Il représente une jeune femme aisée avec un filet d’or sur les cheveux et de lourdes boucles d’oreille du même métal. L’air songeur avec lequel elle approche son stylet de la bouche et tient ses tablettes de cire a longtemps fait penser qu’elle écrivait une lettre ou composait des vers. On l’avait même surnommée Sappho, du nom de l’autrice grecque qui avait chanté son amour des jeunes filles dans ses nombreux poèmes. Mais la réalité est moins romantique : au 1er siècle, les tablettes de cire ne servent pas aux activités culturelles – on leur préfère alors le papyrus – mais économiques et comptables. La jeune femme n’est donc pas en train d’écrire mais… de faire ses comptes.
Ce mois-ci encore vous n’échapperez pas aux Très Riches Heures du duc de Berry.
La miniature correspondant au mois de mai représente la cavalcade de riches jeunes gens en forêt. Traditionnellement, au début du mois, on allait y chercher des branches et des feuillages pour faire les couronnes porte-bonheur que l’on voit déjà portées par plusieurs personnages. On s’habillaient aussi parfois de vert pour l’occasion.

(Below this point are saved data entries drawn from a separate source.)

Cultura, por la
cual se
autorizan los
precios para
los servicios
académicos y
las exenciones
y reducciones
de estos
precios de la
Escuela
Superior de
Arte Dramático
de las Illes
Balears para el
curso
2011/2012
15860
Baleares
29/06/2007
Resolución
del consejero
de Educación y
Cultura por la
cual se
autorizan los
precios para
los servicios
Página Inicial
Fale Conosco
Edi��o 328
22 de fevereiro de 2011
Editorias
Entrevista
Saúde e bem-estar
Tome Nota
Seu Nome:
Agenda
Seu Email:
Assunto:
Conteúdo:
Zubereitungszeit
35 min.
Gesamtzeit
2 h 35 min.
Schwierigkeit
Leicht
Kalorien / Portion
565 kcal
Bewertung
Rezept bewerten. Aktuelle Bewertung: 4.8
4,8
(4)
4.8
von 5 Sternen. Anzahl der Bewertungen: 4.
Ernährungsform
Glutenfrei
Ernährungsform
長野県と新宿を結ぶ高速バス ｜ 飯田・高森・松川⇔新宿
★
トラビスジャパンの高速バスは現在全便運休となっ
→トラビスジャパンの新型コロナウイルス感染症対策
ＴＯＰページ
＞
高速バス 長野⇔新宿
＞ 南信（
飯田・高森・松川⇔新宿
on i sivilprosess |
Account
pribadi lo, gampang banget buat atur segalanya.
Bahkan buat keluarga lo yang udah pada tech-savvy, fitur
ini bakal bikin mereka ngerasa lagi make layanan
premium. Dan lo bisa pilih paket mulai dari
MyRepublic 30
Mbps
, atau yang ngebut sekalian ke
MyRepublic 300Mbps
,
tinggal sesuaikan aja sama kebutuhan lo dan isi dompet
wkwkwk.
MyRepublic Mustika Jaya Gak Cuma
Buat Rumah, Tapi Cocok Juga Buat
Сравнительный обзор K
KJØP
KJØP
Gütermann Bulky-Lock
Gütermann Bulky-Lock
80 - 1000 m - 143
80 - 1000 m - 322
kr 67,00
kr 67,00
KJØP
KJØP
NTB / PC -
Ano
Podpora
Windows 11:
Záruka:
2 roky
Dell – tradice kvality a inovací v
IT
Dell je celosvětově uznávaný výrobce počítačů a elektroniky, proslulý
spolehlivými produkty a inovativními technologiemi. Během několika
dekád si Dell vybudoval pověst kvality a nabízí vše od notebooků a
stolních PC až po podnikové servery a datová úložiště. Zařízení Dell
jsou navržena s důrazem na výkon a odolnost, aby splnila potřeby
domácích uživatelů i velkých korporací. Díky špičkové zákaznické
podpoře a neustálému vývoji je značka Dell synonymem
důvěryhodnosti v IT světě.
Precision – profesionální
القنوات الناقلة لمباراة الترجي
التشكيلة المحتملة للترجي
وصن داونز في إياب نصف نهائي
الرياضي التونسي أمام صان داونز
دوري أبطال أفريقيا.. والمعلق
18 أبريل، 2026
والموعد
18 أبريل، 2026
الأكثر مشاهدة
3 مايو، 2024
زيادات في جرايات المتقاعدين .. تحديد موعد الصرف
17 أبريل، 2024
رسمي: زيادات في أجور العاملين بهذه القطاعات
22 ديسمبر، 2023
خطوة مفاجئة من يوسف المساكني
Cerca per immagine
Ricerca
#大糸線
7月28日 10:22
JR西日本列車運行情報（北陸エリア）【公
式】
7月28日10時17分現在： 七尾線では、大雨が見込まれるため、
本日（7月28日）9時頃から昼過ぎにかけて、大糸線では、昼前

La jeune femme au centre avec la grande coiffe blanche a souvent été identifiée à Marie de Berry, fille du duc dont les fiançailles sont représentées sur la miniature du mois d’avril. On aurait alors une scène de son mariage avec Jean de Bourbon présent sous la forme du cavalier en bleu ou bien de celui en blanc, rouge et noir.
A l’arrière-plan, les bâtiments sont plus difficilement reconnaissables que sur d’autres miniatures. Les historiens y voient souvent le Palais de la Cité avec le Châtelet et la Tour de l’Horloge. C’est là que Marie de Berry et Jean de Bourbon se sont effectivement mariés. On le retrouve d’ailleurs sur la miniature suivante du mois de juin.